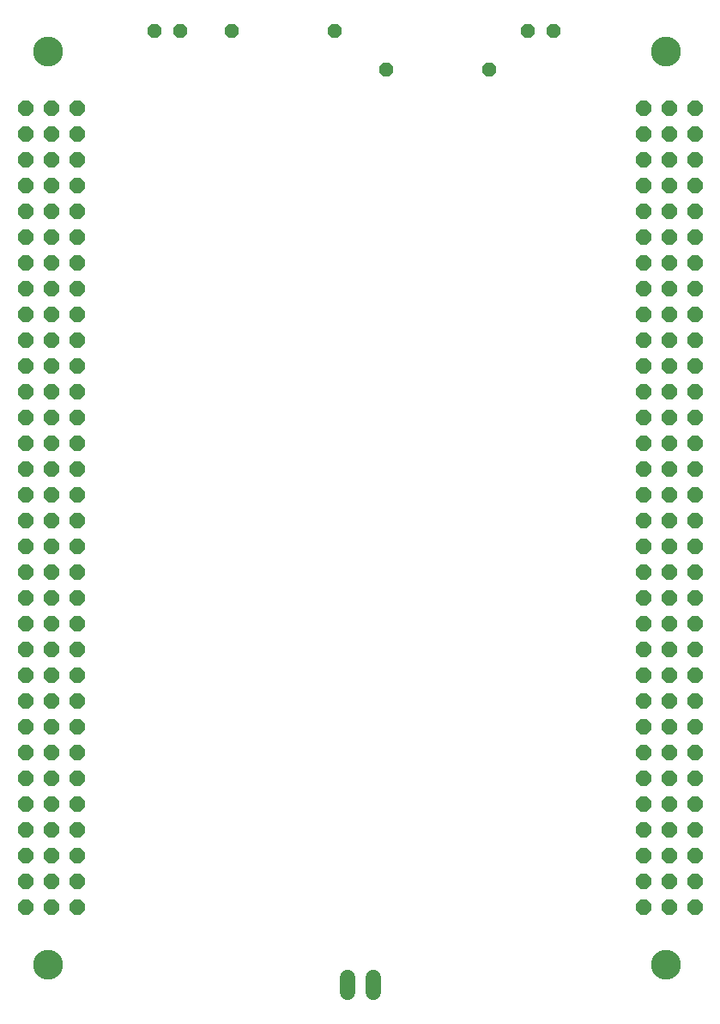
<source format=gbr>
G04 EAGLE Gerber RS-274X export*
G75*
%MOMM*%
%FSLAX34Y34*%
%LPD*%
%INSoldermask Top*%
%IPPOS*%
%AMOC8*
5,1,8,0,0,1.08239X$1,22.5*%
G01*
%ADD10P,1.649562X8X22.500000*%
%ADD11C,2.946400*%
%ADD12P,1.484606X8X22.500000*%
%ADD13C,1.524000*%


D10*
X50800Y965200D03*
X50800Y939800D03*
X50800Y914400D03*
X50800Y889000D03*
X50800Y863600D03*
X50800Y838200D03*
X50800Y812800D03*
X50800Y787400D03*
X50800Y762000D03*
X50800Y736600D03*
X50800Y711200D03*
X50800Y685800D03*
X50800Y660400D03*
X50800Y635000D03*
X50800Y609600D03*
X50800Y584200D03*
X101600Y965200D03*
X101600Y939800D03*
X101600Y914400D03*
X101600Y889000D03*
X101600Y863600D03*
X101600Y838200D03*
X101600Y812800D03*
X101600Y787400D03*
X101600Y762000D03*
X101600Y736600D03*
X101600Y711200D03*
X101600Y685800D03*
X101600Y660400D03*
X101600Y635000D03*
X101600Y609600D03*
X101600Y584200D03*
X76200Y965200D03*
X76200Y939800D03*
X76200Y914400D03*
X76200Y889000D03*
X76200Y863600D03*
X76200Y838200D03*
X76200Y812800D03*
X76200Y787400D03*
X76200Y762000D03*
X76200Y736600D03*
X76200Y711200D03*
X76200Y685800D03*
X76200Y660400D03*
X76200Y635000D03*
X76200Y609600D03*
X76200Y584200D03*
X50800Y558800D03*
X50800Y533400D03*
X50800Y508000D03*
X50800Y482600D03*
X50800Y457200D03*
X50800Y431800D03*
X50800Y406400D03*
X50800Y381000D03*
X50800Y355600D03*
X50800Y330200D03*
X50800Y304800D03*
X50800Y279400D03*
X50800Y254000D03*
X50800Y228600D03*
X50800Y203200D03*
X50800Y177800D03*
X101600Y558800D03*
X101600Y533400D03*
X101600Y508000D03*
X101600Y482600D03*
X101600Y457200D03*
X101600Y431800D03*
X101600Y406400D03*
X101600Y381000D03*
X101600Y355600D03*
X101600Y330200D03*
X101600Y304800D03*
X101600Y279400D03*
X101600Y254000D03*
X101600Y228600D03*
X101600Y203200D03*
X101600Y177800D03*
X76200Y558800D03*
X76200Y533400D03*
X76200Y508000D03*
X76200Y482600D03*
X76200Y457200D03*
X76200Y431800D03*
X76200Y406400D03*
X76200Y381000D03*
X76200Y355600D03*
X76200Y330200D03*
X76200Y304800D03*
X76200Y279400D03*
X76200Y254000D03*
X76200Y228600D03*
X76200Y203200D03*
X76200Y177800D03*
D11*
X73152Y1021499D03*
X73152Y121501D03*
D10*
X660400Y965200D03*
X660400Y939800D03*
X660400Y914400D03*
X660400Y889000D03*
X660400Y863600D03*
X660400Y838200D03*
X660400Y812800D03*
X660400Y787400D03*
X660400Y762000D03*
X660400Y736600D03*
X660400Y711200D03*
X660400Y685800D03*
X660400Y660400D03*
X660400Y635000D03*
X660400Y609600D03*
X660400Y584200D03*
X711200Y965200D03*
X711200Y939800D03*
X711200Y914400D03*
X711200Y889000D03*
X711200Y863600D03*
X711200Y838200D03*
X711200Y812800D03*
X711200Y787400D03*
X711200Y762000D03*
X711200Y736600D03*
X711200Y711200D03*
X711200Y685800D03*
X711200Y660400D03*
X711200Y635000D03*
X711200Y609600D03*
X711200Y584200D03*
X685800Y965200D03*
X685800Y939800D03*
X685800Y914400D03*
X685800Y889000D03*
X685800Y863600D03*
X685800Y838200D03*
X685800Y812800D03*
X685800Y787400D03*
X685800Y762000D03*
X685800Y736600D03*
X685800Y711200D03*
X685800Y685800D03*
X685800Y660400D03*
X685800Y635000D03*
X685800Y609600D03*
X685800Y584200D03*
X660400Y558800D03*
X660400Y533400D03*
X660400Y508000D03*
X660400Y482600D03*
X660400Y457200D03*
X660400Y431800D03*
X660400Y406400D03*
X660400Y381000D03*
X660400Y355600D03*
X660400Y330200D03*
X660400Y304800D03*
X660400Y279400D03*
X660400Y254000D03*
X660400Y228600D03*
X660400Y203200D03*
X660400Y177800D03*
X711200Y558800D03*
X711200Y533400D03*
X711200Y508000D03*
X711200Y482600D03*
X711200Y457200D03*
X711200Y431800D03*
X711200Y406400D03*
X711200Y381000D03*
X711200Y355600D03*
X711200Y330200D03*
X711200Y304800D03*
X711200Y279400D03*
X711200Y254000D03*
X711200Y228600D03*
X711200Y203200D03*
X711200Y177800D03*
X685800Y558800D03*
X685800Y533400D03*
X685800Y508000D03*
X685800Y482600D03*
X685800Y457200D03*
X685800Y431800D03*
X685800Y406400D03*
X685800Y381000D03*
X685800Y355600D03*
X685800Y330200D03*
X685800Y304800D03*
X685800Y279400D03*
X685800Y254000D03*
X685800Y228600D03*
X685800Y203200D03*
X685800Y177800D03*
D11*
X682752Y1021499D03*
X682752Y121501D03*
D12*
X177800Y1041400D03*
X203200Y1041400D03*
X254000Y1041400D03*
X355600Y1041400D03*
X546100Y1041400D03*
X571500Y1041400D03*
X406400Y1003300D03*
X508000Y1003300D03*
D13*
X393700Y108458D02*
X393700Y94742D01*
X368300Y94742D02*
X368300Y108458D01*
M02*

</source>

● **WHAT IS NEEDED**
Above are the records; from them, give again exactly the lines from the one containing "X660400Y889000D03*" to the one containing "X546100Y1041400D03*", both lines included, and nothing more.

● **FINISHED TASK**
X660400Y889000D03*
X660400Y863600D03*
X660400Y838200D03*
X660400Y812800D03*
X660400Y787400D03*
X660400Y762000D03*
X660400Y736600D03*
X660400Y711200D03*
X660400Y685800D03*
X660400Y660400D03*
X660400Y635000D03*
X660400Y609600D03*
X660400Y584200D03*
X711200Y965200D03*
X711200Y939800D03*
X711200Y914400D03*
X711200Y889000D03*
X711200Y863600D03*
X711200Y838200D03*
X711200Y812800D03*
X711200Y787400D03*
X711200Y762000D03*
X711200Y736600D03*
X711200Y711200D03*
X711200Y685800D03*
X711200Y660400D03*
X711200Y635000D03*
X711200Y609600D03*
X711200Y584200D03*
X685800Y965200D03*
X685800Y939800D03*
X685800Y914400D03*
X685800Y889000D03*
X685800Y863600D03*
X685800Y838200D03*
X685800Y812800D03*
X685800Y787400D03*
X685800Y762000D03*
X685800Y736600D03*
X685800Y711200D03*
X685800Y685800D03*
X685800Y660400D03*
X685800Y635000D03*
X685800Y609600D03*
X685800Y584200D03*
X660400Y558800D03*
X660400Y533400D03*
X660400Y508000D03*
X660400Y482600D03*
X660400Y457200D03*
X660400Y431800D03*
X660400Y406400D03*
X660400Y381000D03*
X660400Y355600D03*
X660400Y330200D03*
X660400Y304800D03*
X660400Y279400D03*
X660400Y254000D03*
X660400Y228600D03*
X660400Y203200D03*
X660400Y177800D03*
X711200Y558800D03*
X711200Y533400D03*
X711200Y508000D03*
X711200Y482600D03*
X711200Y457200D03*
X711200Y431800D03*
X711200Y406400D03*
X711200Y381000D03*
X711200Y355600D03*
X711200Y330200D03*
X711200Y304800D03*
X711200Y279400D03*
X711200Y254000D03*
X711200Y228600D03*
X711200Y203200D03*
X711200Y177800D03*
X685800Y558800D03*
X685800Y533400D03*
X685800Y508000D03*
X685800Y482600D03*
X685800Y457200D03*
X685800Y431800D03*
X685800Y406400D03*
X685800Y381000D03*
X685800Y355600D03*
X685800Y330200D03*
X685800Y304800D03*
X685800Y279400D03*
X685800Y254000D03*
X685800Y228600D03*
X685800Y203200D03*
X685800Y177800D03*
D11*
X682752Y1021499D03*
X682752Y121501D03*
D12*
X177800Y1041400D03*
X203200Y1041400D03*
X254000Y1041400D03*
X355600Y1041400D03*
X546100Y1041400D03*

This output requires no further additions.